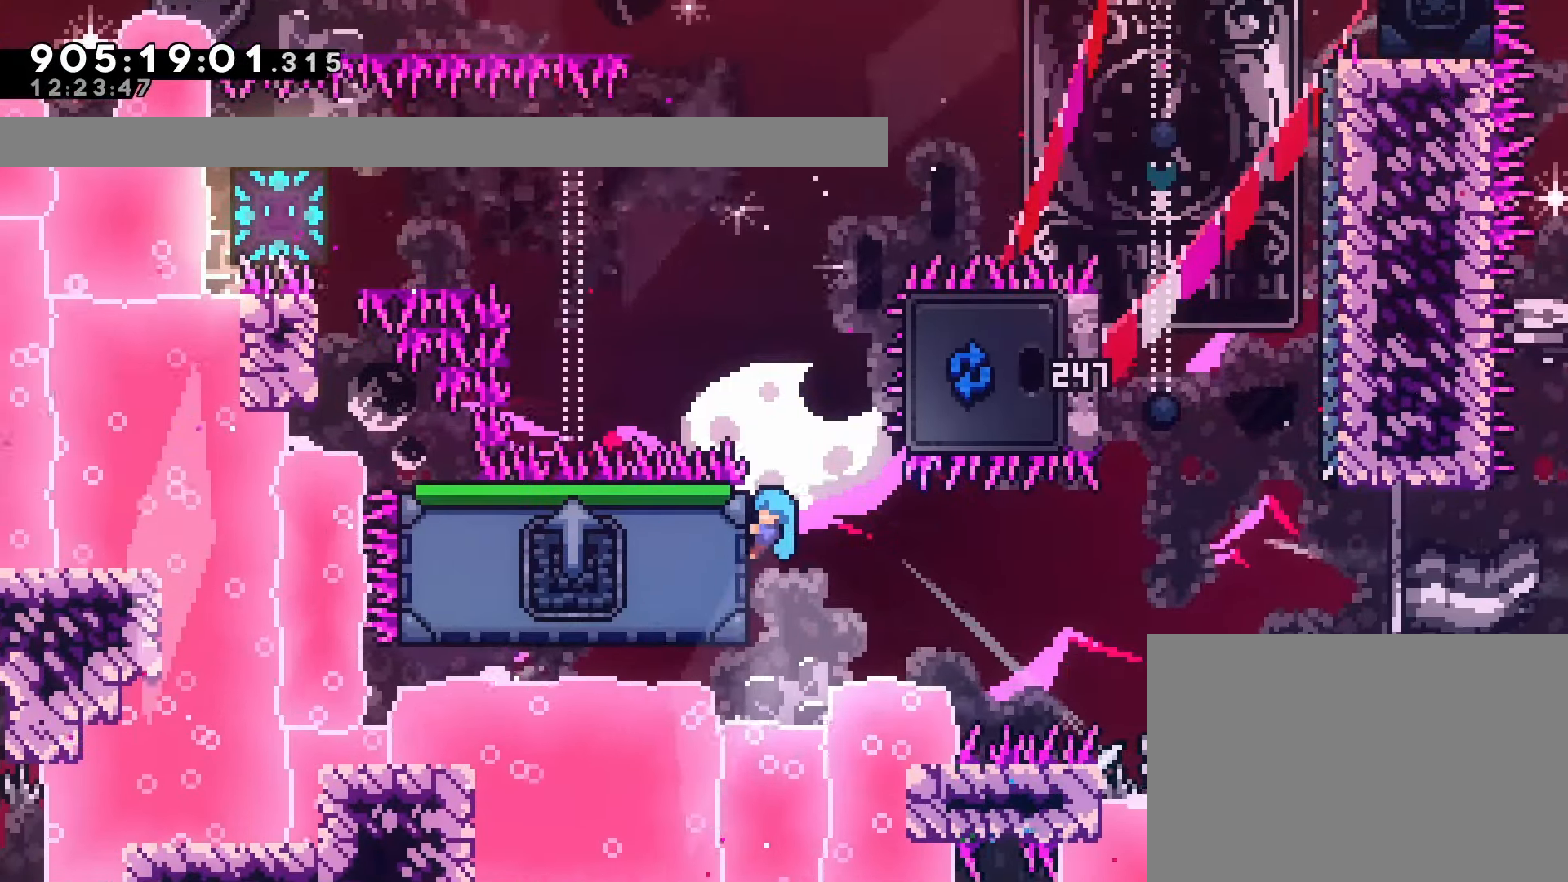
{"dt_ms": 500, "buttons": ["R1", "R2"], "left_stick": "center", "events": [[33, "DPAD_LEFT", "up"], [100, "DPAD_UP", "up"], [133, "R2", "up"], [183, "DPAD_RIGHT", "down"], [200, "CROSS", "down"], [350, "R2", "down"], [400, "DPAD_RIGHT", "up"], [467, "CROSS", "up"]]}
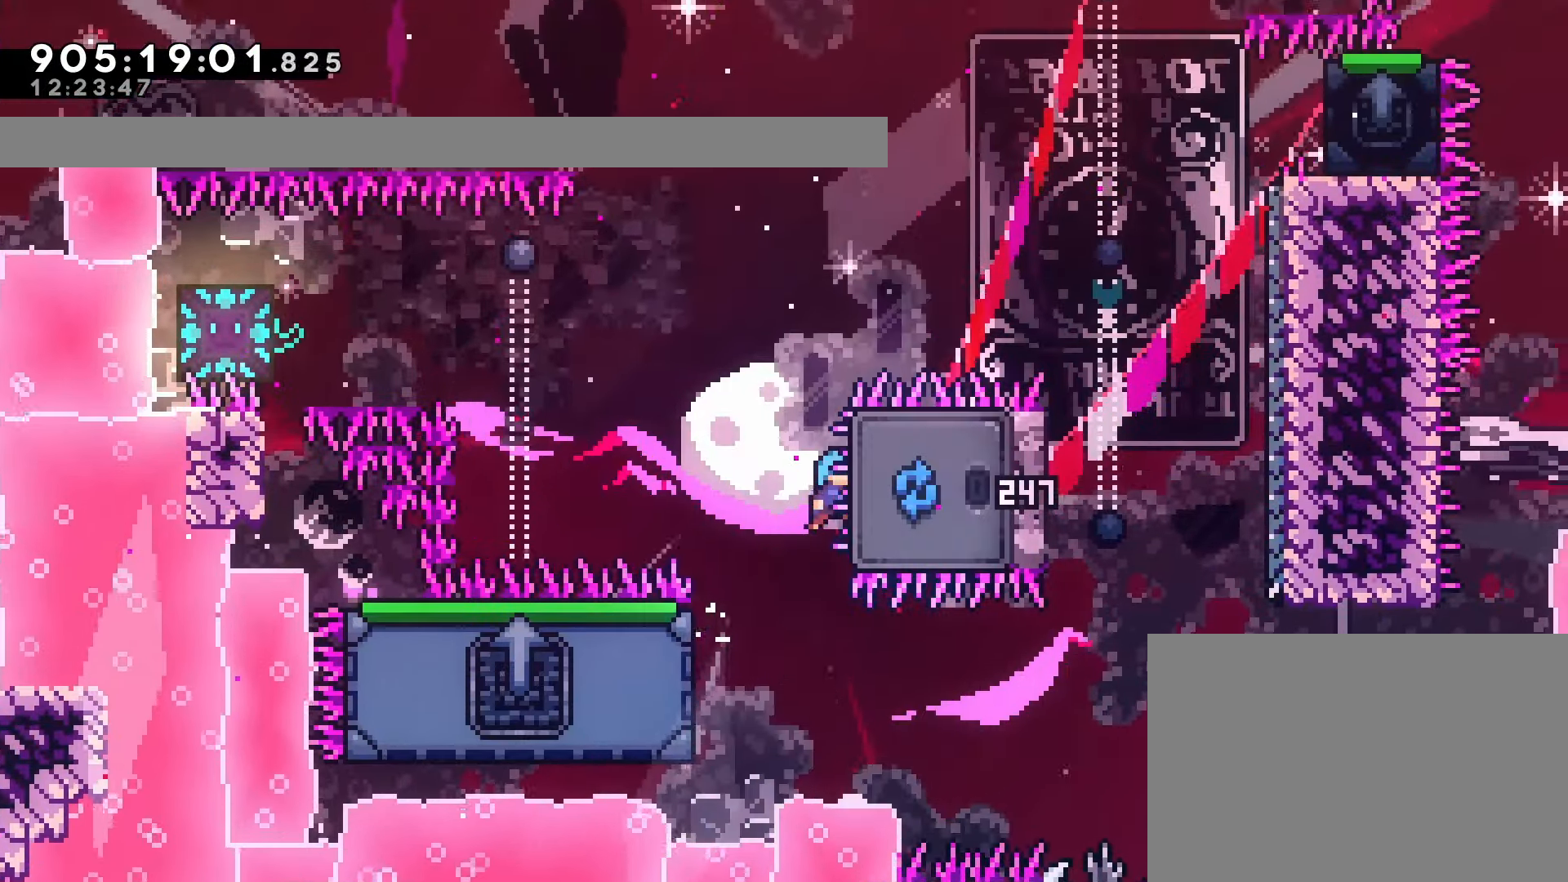
{"dt_ms": 1000, "buttons": ["CROSS"], "left_stick": "center"}
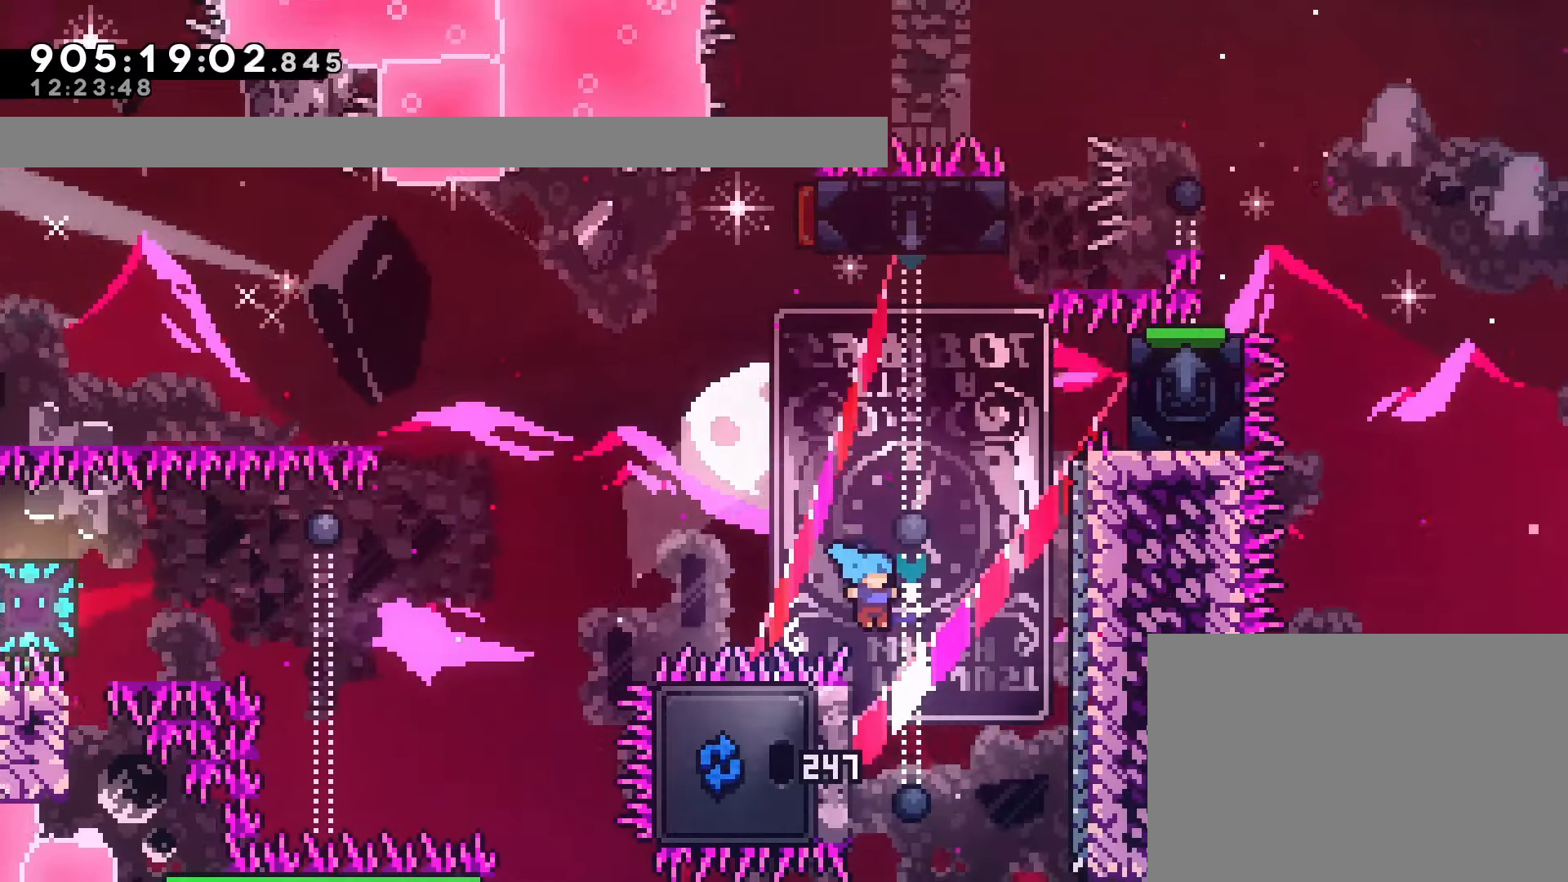
{"dt_ms": 500, "buttons": ["R1"], "left_stick": "center", "events": [[33, "CROSS", "up"], [117, "DPAD_LEFT", "down"], [150, "R1", "down"], [367, "DPAD_UP", "down"], [400, "DPAD_LEFT", "up"], [483, "DPAD_UP", "up"]]}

----

• What the task requires:
Copy all the material exactly; omit images.

• Response to the task:
{"dt_ms": 500, "buttons": ["R1", "R2"], "left_stick": "center", "events": [[33, "DPAD_LEFT", "up"], [100, "DPAD_UP", "up"], [133, "R2", "up"], [183, "DPAD_RIGHT", "down"], [200, "CROSS", "down"], [350, "R2", "down"], [400, "DPAD_RIGHT", "up"], [467, "CROSS", "up"]]}
{"dt_ms": 1000, "buttons": ["CROSS"], "left_stick": "center"}
{"dt_ms": 500, "buttons": ["R1"], "left_stick": "center", "events": [[33, "CROSS", "up"], [117, "DPAD_LEFT", "down"], [150, "R1", "down"], [367, "DPAD_UP", "down"], [400, "DPAD_LEFT", "up"], [483, "DPAD_UP", "up"]]}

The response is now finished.